Contributing to SecureDrop
Thank you for your interest in contributing to SecureDrop! We welcome both new and experienced open-source contributors and are committed to making it as easy as possible to contribute. Whether you have a few minutes or many hours, there are a variety of ways to help. We are always looking for help from:
Programmers, to help us develop SecureDrop;
Technical writers, to help improve the documentation;
UX contributors, to help improve the product experience for end users; and
Translators, to translate SecureDrop.
You can always find a regular project contributor to answer any questions you may have on the SecureDrop instant messaging channel.
Note
The SecureDrop GitHub repositories and other project resources are managed by Freedom of the Press Foundation employees. All SecureDrop contributors are required to abide by the project’s Code of Conduct.
To start contributing to the codebase, see our contributing guidelines.
To start making documentation changes, see our documentation guidelines.
To start translating, see our translator guide.
Not sure where to start? You can always ask for advice in the chat room.
Programmers
SecureDrop Workstation, Client, and supporting applications
The SecureDrop Workstation is a mixture of Python scripts and Salt configuration-as-code. See SecureDrop Client Development for more information.
The graphical SecureDrop Client app is written in Python, using the Qt GUI framework, and includes other supporting apps (Python/Rust), services (systemd), and packages (Debian). See SecureDrop Workstation Development for more information.

Data for analysis:
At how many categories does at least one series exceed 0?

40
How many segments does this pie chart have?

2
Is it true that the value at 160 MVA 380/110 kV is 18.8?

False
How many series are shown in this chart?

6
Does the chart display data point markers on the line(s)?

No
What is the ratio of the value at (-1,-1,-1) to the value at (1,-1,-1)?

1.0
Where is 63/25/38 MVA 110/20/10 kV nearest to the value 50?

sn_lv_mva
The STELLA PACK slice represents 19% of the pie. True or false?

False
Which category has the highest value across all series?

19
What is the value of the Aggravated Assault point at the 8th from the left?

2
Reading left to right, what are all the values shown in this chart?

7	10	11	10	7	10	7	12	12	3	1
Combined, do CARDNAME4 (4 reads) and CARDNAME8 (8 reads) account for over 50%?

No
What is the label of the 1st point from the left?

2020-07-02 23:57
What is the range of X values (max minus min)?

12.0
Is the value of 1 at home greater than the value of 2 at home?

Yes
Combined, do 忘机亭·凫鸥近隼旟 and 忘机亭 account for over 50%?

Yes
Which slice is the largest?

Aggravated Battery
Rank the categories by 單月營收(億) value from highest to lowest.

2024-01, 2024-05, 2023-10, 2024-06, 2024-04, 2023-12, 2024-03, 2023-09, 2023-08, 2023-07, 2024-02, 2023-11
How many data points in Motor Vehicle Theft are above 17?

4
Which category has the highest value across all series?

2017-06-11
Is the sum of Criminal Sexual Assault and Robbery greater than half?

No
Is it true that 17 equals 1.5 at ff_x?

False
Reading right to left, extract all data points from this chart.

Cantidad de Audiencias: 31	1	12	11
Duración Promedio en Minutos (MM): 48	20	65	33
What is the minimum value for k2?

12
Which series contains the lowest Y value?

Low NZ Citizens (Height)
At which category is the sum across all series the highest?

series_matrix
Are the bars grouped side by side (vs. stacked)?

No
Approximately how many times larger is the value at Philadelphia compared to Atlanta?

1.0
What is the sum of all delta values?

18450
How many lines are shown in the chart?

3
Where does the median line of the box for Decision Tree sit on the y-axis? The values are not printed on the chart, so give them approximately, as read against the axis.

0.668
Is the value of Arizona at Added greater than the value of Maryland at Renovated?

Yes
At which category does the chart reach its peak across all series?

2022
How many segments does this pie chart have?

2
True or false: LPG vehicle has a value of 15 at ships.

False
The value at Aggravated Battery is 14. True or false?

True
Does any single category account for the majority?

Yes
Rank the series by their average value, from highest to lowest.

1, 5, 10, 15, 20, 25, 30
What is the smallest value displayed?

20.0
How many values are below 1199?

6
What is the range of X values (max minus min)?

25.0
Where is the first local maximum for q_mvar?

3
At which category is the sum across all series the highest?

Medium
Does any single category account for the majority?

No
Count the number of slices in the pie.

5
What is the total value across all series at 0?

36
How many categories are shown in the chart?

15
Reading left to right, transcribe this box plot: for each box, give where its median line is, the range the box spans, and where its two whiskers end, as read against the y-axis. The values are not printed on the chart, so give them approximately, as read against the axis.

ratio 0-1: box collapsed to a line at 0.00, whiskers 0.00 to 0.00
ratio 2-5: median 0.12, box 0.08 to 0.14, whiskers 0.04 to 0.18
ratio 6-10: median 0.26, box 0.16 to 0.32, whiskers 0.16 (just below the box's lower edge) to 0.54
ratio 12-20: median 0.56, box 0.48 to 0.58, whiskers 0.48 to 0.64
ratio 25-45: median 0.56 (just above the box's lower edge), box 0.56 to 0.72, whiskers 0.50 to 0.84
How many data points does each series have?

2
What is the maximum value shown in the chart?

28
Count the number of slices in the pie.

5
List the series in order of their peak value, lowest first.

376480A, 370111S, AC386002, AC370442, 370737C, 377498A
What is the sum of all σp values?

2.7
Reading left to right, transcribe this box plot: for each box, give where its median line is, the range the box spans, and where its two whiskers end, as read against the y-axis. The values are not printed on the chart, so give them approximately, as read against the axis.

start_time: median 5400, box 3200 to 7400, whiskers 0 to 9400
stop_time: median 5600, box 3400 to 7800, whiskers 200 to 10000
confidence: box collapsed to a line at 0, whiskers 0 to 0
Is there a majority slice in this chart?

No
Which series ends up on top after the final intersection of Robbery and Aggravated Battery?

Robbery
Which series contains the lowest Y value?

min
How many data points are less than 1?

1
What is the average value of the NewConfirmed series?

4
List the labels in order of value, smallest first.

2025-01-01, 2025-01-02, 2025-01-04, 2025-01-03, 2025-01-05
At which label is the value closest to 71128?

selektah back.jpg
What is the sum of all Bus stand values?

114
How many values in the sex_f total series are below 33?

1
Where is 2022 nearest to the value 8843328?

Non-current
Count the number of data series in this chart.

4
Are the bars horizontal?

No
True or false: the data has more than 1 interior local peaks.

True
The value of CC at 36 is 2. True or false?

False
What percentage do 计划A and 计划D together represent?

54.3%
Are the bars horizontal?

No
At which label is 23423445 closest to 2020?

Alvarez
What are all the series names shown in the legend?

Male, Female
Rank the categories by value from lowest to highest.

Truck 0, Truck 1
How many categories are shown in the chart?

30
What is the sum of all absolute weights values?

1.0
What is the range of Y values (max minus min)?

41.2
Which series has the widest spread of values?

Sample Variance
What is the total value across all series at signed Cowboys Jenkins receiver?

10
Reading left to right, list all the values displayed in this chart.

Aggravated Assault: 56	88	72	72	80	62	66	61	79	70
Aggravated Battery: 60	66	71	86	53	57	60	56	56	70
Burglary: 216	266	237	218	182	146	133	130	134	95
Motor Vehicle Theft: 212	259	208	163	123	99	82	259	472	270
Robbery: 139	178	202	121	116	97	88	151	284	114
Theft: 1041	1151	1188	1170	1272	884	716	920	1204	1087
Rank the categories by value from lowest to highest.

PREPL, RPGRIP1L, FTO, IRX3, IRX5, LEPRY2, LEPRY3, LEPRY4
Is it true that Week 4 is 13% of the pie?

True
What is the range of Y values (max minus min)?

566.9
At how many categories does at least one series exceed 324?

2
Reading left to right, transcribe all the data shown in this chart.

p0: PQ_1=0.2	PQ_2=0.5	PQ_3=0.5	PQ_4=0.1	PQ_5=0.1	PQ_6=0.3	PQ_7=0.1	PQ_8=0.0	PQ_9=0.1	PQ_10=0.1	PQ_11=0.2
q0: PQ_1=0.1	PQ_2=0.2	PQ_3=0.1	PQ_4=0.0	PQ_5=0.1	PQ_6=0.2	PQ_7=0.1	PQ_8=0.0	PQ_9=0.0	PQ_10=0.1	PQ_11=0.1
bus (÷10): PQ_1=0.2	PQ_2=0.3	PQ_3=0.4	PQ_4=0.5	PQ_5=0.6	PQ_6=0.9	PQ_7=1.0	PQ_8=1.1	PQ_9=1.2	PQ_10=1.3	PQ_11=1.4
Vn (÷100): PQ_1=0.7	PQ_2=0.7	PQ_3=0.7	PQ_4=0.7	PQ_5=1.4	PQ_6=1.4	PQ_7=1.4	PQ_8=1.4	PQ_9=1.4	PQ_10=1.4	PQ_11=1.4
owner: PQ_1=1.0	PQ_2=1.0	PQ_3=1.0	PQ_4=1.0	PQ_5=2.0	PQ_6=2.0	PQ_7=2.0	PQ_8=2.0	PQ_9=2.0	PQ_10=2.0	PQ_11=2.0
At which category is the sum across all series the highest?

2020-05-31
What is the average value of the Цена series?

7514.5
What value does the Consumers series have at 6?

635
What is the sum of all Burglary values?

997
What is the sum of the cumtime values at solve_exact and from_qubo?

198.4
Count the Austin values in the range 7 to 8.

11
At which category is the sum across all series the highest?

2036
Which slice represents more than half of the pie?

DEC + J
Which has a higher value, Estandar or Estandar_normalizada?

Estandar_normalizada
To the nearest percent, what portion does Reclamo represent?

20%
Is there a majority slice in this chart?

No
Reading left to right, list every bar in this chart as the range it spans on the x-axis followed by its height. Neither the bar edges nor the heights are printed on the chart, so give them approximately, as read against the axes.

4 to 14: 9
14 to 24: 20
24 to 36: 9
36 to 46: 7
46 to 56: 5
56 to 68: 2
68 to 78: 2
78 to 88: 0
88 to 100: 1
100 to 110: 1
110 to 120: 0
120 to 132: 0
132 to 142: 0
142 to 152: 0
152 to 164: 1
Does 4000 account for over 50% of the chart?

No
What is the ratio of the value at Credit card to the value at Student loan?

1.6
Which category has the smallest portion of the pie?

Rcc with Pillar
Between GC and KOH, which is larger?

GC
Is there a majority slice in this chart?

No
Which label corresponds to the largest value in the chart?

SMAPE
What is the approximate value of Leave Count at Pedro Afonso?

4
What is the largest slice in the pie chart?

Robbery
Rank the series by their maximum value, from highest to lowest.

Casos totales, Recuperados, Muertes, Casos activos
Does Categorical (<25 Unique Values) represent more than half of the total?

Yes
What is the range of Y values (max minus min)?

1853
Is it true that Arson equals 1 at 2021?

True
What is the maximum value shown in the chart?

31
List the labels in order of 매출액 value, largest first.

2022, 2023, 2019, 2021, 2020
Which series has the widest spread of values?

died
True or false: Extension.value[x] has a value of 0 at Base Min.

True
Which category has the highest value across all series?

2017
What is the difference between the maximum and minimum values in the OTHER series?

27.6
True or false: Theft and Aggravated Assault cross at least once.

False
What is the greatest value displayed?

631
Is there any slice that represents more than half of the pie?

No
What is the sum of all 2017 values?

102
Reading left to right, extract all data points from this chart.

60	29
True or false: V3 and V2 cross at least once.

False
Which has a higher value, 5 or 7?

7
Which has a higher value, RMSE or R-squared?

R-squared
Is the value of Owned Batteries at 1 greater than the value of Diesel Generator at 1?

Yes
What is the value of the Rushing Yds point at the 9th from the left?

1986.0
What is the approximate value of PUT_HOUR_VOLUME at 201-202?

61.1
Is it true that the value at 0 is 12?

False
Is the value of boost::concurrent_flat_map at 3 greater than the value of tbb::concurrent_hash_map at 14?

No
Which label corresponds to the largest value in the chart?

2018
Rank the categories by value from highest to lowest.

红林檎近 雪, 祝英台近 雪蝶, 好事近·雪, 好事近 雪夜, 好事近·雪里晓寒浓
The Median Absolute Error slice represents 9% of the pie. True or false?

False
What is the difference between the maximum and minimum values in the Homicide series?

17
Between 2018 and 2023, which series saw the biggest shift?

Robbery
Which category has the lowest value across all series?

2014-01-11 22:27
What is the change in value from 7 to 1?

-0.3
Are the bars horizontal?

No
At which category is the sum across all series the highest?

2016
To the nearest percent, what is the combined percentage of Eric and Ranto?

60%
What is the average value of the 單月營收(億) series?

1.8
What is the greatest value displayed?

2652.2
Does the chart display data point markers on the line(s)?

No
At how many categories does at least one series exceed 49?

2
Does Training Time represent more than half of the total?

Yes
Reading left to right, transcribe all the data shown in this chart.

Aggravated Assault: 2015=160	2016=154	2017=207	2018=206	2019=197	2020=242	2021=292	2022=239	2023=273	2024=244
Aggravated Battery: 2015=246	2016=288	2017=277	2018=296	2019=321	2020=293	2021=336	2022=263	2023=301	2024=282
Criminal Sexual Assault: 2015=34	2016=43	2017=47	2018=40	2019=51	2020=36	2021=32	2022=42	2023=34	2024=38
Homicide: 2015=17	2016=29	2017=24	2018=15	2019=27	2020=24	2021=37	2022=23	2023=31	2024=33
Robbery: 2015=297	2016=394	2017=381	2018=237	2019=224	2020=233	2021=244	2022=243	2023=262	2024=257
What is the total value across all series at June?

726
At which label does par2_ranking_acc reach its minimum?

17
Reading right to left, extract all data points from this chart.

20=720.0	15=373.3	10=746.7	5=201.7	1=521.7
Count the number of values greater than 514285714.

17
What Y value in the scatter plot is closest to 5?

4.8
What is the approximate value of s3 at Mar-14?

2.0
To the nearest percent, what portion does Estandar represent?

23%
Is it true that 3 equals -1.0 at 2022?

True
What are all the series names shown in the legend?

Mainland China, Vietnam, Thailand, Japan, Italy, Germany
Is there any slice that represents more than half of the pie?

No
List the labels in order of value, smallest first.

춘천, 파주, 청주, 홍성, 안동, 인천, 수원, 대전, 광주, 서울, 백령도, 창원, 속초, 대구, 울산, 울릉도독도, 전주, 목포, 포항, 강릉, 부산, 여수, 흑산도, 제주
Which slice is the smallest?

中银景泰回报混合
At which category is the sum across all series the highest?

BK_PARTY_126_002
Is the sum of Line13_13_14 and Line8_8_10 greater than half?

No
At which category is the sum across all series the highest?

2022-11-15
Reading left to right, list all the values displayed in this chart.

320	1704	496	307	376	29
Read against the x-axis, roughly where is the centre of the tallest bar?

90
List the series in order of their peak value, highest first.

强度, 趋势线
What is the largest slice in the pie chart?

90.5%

Exercise instructions:
According to the SecureDrop contributing page, who manages the SecureDrop GitHub repositories and other project resources?

Answer to the problem:
Freedom of the Press Foundation employees.